| WORK TASK |
Copy every line of the entries that includes the word "Pierre".

| RECORDS PROVIDED |
• • • • •
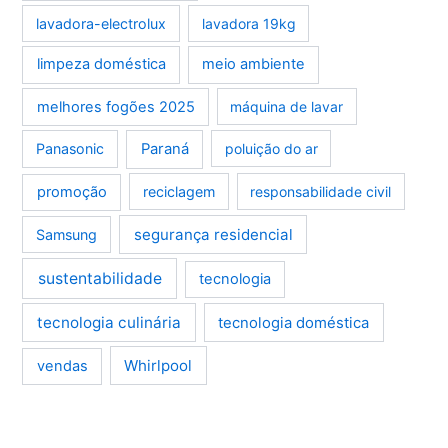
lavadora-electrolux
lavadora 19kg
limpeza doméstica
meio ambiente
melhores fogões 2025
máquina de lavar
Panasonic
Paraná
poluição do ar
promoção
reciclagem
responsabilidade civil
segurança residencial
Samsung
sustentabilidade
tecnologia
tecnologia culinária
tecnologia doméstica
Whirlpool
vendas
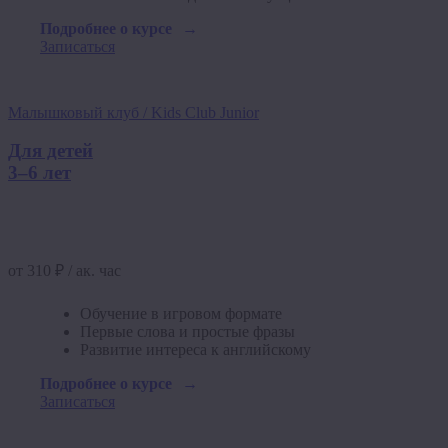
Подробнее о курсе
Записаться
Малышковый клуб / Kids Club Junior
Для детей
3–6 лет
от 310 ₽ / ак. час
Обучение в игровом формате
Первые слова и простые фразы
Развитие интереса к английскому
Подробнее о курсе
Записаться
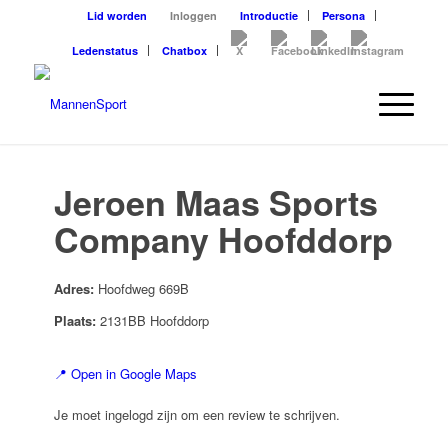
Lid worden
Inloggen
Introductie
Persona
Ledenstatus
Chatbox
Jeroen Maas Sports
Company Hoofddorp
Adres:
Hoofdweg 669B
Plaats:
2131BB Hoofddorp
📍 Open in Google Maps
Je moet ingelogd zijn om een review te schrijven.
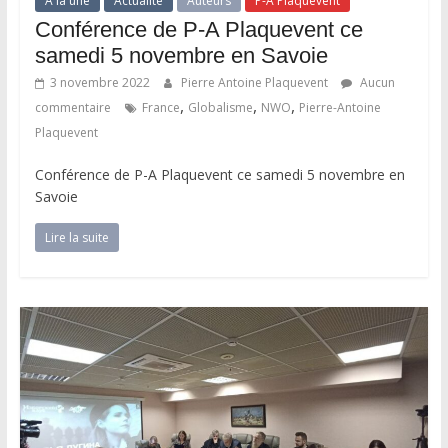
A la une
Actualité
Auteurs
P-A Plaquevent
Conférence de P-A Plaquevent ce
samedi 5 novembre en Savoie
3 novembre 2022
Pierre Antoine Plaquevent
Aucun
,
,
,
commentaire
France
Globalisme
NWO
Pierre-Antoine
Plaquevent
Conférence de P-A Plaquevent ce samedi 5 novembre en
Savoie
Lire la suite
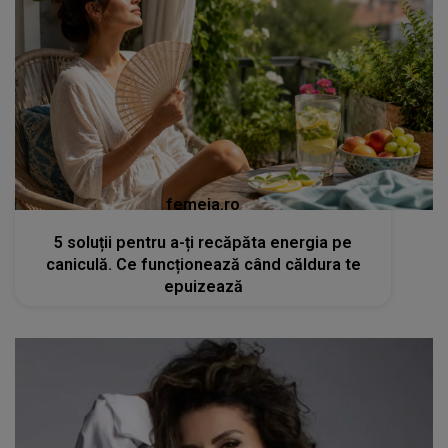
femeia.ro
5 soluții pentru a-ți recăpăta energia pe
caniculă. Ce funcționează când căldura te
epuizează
• • • • •
| SOLUTION TO THE PROBLEM |
Pierre Antoine Plaquevent
Pierre-Antoine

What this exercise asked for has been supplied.